> [Required action]: Reproduce only this stretch of the listing below: from the line with "Woran kann es" through the line with "A co z odpowiedzią", exactly as written, with pictures excluded.

> [Records provided]:

● ● ● ● ●

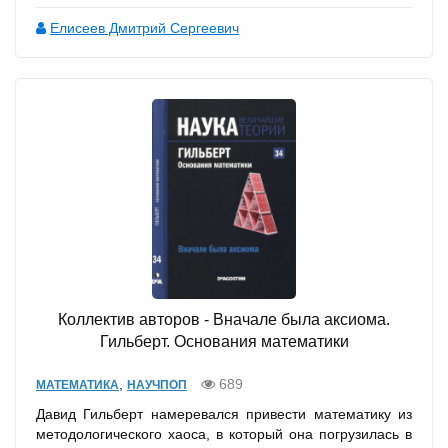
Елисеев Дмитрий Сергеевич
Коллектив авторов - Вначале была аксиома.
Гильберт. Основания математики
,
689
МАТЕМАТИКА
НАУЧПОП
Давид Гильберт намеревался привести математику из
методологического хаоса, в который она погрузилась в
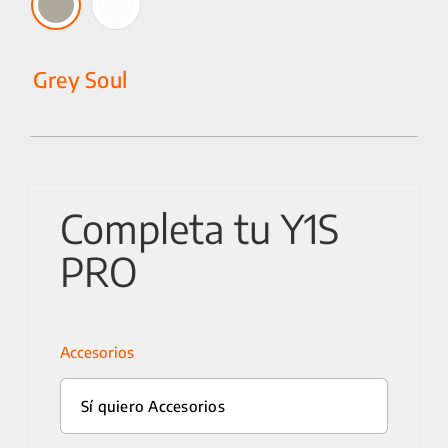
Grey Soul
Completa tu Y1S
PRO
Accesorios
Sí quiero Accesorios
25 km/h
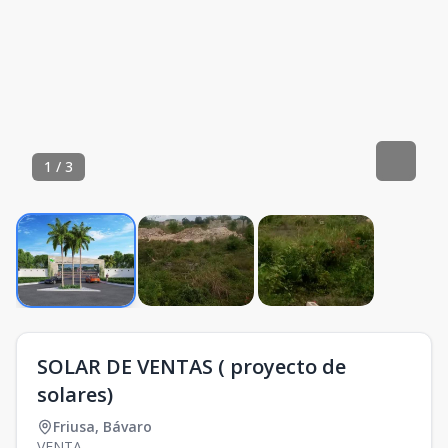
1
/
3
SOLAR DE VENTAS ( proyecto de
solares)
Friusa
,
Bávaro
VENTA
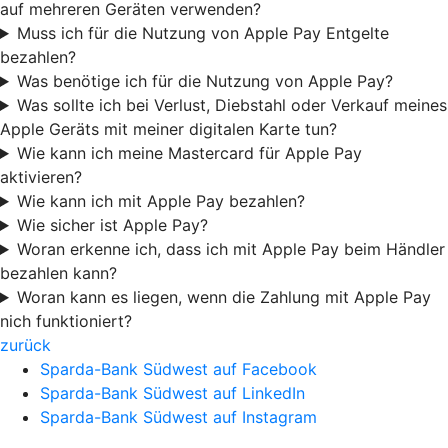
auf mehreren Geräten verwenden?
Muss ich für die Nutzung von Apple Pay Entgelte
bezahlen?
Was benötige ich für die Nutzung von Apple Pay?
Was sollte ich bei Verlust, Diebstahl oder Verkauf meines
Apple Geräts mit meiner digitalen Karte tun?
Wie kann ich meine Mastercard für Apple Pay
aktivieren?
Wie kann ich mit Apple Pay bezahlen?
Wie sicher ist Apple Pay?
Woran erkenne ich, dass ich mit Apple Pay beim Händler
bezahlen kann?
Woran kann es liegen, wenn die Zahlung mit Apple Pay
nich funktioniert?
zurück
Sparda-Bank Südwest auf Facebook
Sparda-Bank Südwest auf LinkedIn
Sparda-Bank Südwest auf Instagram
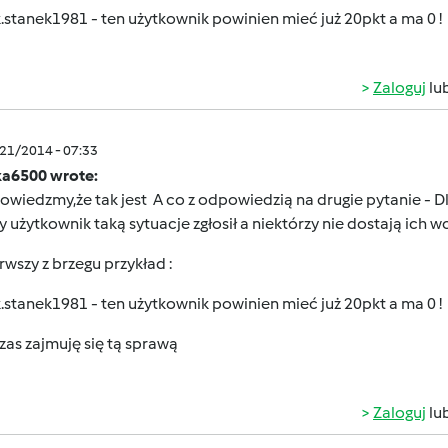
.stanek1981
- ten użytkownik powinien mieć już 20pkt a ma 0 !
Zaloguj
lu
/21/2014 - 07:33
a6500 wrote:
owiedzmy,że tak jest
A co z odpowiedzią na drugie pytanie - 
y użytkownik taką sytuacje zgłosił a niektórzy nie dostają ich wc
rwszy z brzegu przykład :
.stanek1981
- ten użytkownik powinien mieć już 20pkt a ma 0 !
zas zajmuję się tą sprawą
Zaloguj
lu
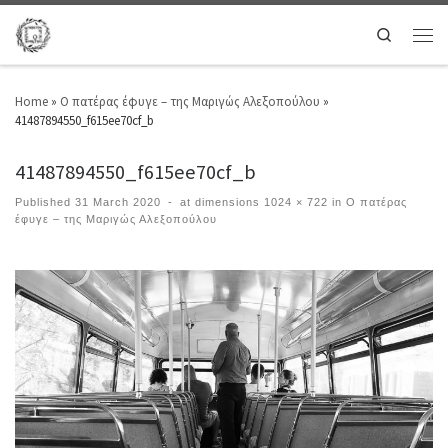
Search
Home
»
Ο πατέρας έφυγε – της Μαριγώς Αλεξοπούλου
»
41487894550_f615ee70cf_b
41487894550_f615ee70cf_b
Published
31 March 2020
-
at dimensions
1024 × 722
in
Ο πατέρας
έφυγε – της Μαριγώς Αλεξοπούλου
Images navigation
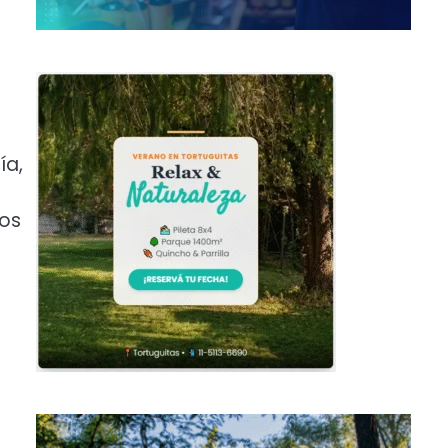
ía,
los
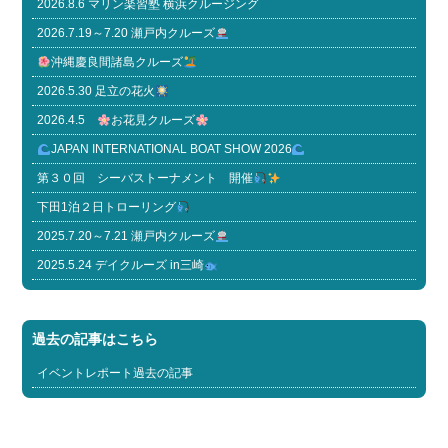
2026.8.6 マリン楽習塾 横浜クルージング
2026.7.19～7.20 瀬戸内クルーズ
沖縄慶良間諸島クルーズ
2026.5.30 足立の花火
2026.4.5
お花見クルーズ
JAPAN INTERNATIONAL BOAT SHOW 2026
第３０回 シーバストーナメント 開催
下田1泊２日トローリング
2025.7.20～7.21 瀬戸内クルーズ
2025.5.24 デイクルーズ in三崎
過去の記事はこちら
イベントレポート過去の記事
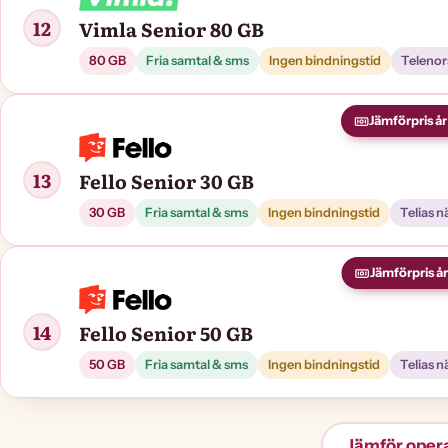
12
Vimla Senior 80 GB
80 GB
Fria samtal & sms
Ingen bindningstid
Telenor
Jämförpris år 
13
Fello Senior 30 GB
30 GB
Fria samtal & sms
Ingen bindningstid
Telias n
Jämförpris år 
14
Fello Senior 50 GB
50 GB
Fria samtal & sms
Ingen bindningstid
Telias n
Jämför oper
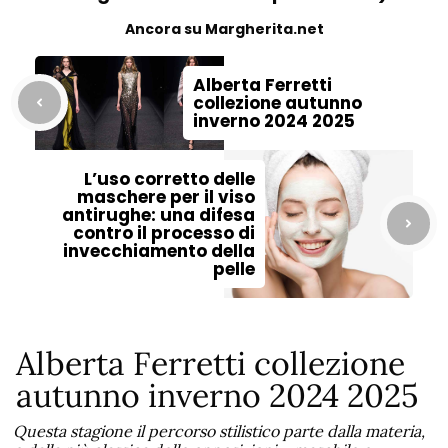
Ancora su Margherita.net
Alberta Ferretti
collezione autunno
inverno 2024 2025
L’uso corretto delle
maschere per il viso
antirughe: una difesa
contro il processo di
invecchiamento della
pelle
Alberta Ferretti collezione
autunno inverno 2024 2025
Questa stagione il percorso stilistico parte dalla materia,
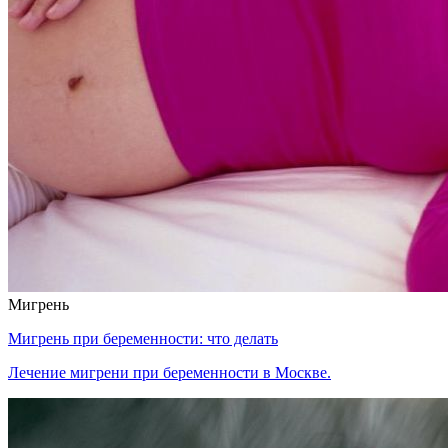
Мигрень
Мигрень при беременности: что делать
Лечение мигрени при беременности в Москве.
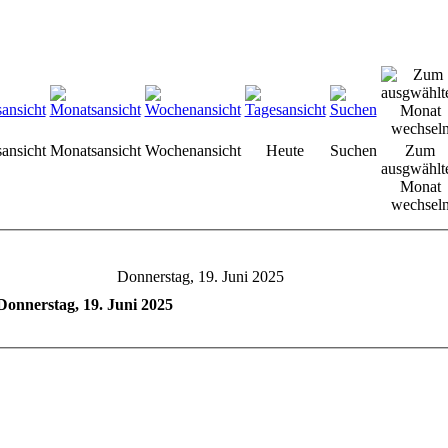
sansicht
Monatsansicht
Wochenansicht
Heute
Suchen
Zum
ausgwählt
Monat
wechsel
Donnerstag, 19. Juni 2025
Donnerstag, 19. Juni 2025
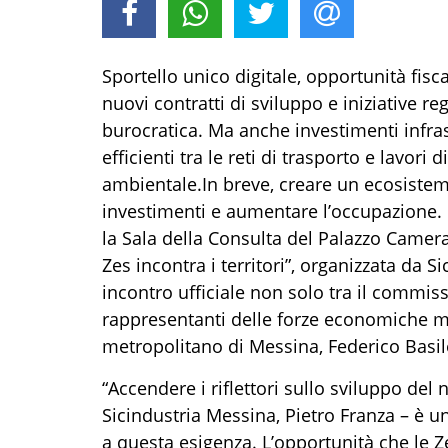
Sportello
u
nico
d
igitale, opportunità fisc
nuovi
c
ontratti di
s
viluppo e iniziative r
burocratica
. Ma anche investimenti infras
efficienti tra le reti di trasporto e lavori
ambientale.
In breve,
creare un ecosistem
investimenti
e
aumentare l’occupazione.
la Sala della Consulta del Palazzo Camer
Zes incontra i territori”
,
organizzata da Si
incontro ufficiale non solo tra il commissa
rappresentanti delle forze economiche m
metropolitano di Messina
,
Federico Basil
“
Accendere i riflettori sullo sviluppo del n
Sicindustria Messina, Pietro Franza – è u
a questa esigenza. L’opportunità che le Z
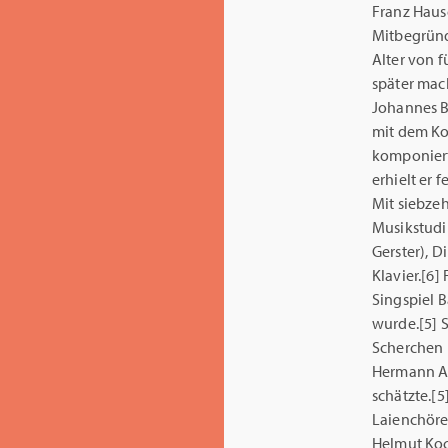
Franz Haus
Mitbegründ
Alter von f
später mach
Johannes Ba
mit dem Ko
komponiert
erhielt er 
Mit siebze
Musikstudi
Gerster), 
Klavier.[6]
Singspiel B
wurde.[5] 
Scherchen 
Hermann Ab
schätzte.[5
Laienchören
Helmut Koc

● ● ● ● ●

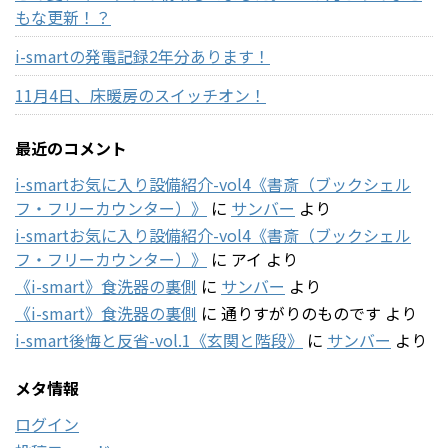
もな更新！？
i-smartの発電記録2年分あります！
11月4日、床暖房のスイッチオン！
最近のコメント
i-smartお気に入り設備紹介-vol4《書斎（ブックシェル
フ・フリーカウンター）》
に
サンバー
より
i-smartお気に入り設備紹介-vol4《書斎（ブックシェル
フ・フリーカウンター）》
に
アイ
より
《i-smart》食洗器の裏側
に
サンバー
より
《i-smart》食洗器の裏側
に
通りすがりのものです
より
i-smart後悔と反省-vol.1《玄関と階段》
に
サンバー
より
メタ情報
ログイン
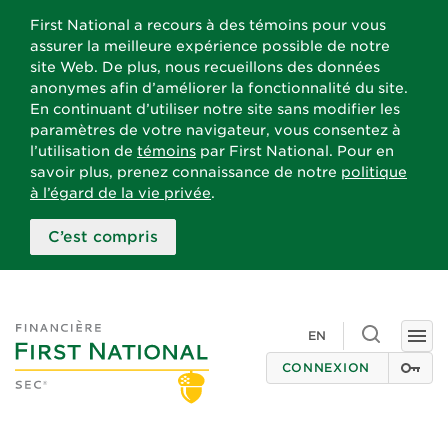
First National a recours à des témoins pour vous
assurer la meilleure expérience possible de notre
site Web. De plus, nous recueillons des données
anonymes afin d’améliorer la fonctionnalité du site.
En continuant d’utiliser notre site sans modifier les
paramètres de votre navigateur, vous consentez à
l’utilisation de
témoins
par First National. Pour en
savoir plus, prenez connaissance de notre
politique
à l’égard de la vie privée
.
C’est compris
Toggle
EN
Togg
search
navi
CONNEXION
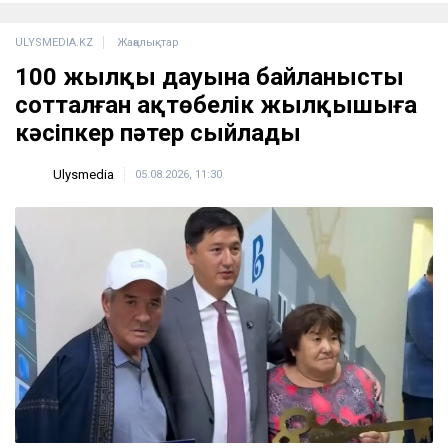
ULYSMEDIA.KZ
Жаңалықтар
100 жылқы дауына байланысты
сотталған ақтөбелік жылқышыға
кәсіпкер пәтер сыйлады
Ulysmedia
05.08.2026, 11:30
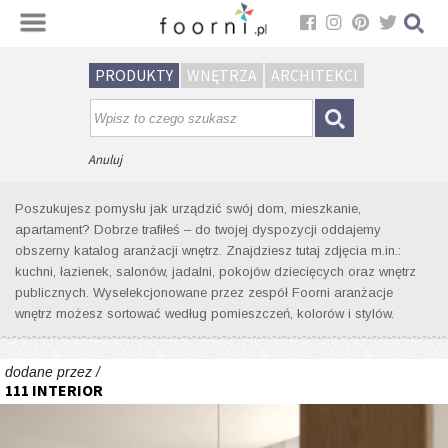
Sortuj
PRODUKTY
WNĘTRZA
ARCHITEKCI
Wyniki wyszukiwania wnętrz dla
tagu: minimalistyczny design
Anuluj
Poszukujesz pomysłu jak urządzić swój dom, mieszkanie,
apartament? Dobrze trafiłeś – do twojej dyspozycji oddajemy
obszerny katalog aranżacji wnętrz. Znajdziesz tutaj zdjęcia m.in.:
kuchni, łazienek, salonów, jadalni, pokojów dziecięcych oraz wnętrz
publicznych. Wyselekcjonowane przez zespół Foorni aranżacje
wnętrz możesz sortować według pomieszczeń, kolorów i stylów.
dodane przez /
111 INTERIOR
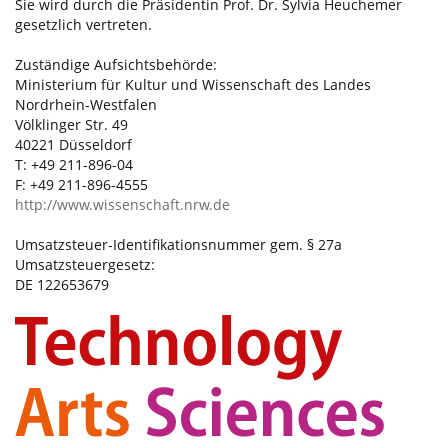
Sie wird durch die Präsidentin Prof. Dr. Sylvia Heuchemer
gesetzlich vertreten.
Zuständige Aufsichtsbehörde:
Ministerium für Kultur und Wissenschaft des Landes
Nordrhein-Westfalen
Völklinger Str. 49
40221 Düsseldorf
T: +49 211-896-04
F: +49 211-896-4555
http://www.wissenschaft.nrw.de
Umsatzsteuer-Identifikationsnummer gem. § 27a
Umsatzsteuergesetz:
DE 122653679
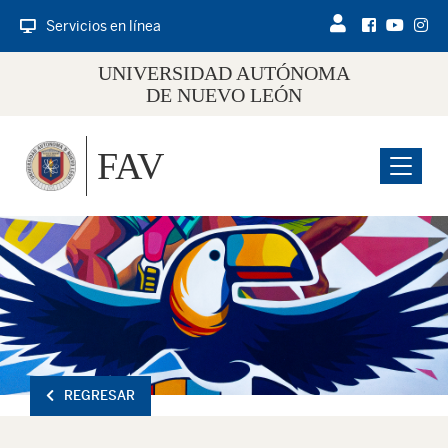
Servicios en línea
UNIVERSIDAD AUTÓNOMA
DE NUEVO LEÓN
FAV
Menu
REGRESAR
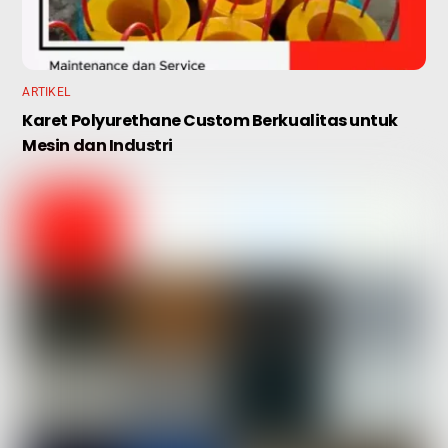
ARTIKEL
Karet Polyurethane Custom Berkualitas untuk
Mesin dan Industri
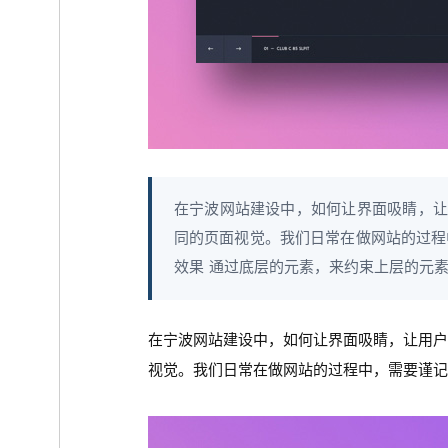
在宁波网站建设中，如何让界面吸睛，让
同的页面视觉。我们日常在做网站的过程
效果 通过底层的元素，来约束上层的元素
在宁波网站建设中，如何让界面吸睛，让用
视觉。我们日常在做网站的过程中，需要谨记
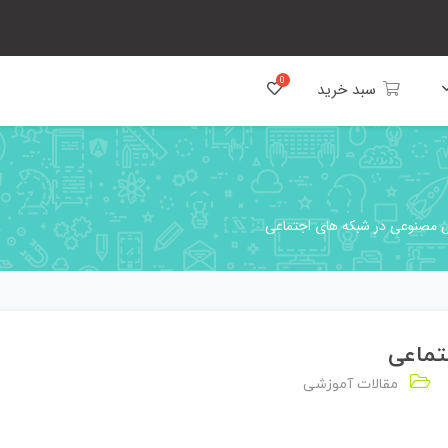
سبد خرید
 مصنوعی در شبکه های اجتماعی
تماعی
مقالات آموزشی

● ● ● ● ●

> [Solution for this problem]:
Woran kann es liegen, wenn die Zahlung mit Apple Pay
nich funktioniert?
zurück
Sparda-Bank Südwest auf Facebook
Sparda-Bank Südwest auf LinkedIn
Sparda-Bank Südwest auf Instagram
.stanek1981
- ten użytkownik powinien mieć już 20pkt a ma 0 !
Zaloguj
lu
/21/2014 - 07:33
a6500 wrote:
owiedzmy,że tak jest
A co z odpowiedzią na drugie pytanie - 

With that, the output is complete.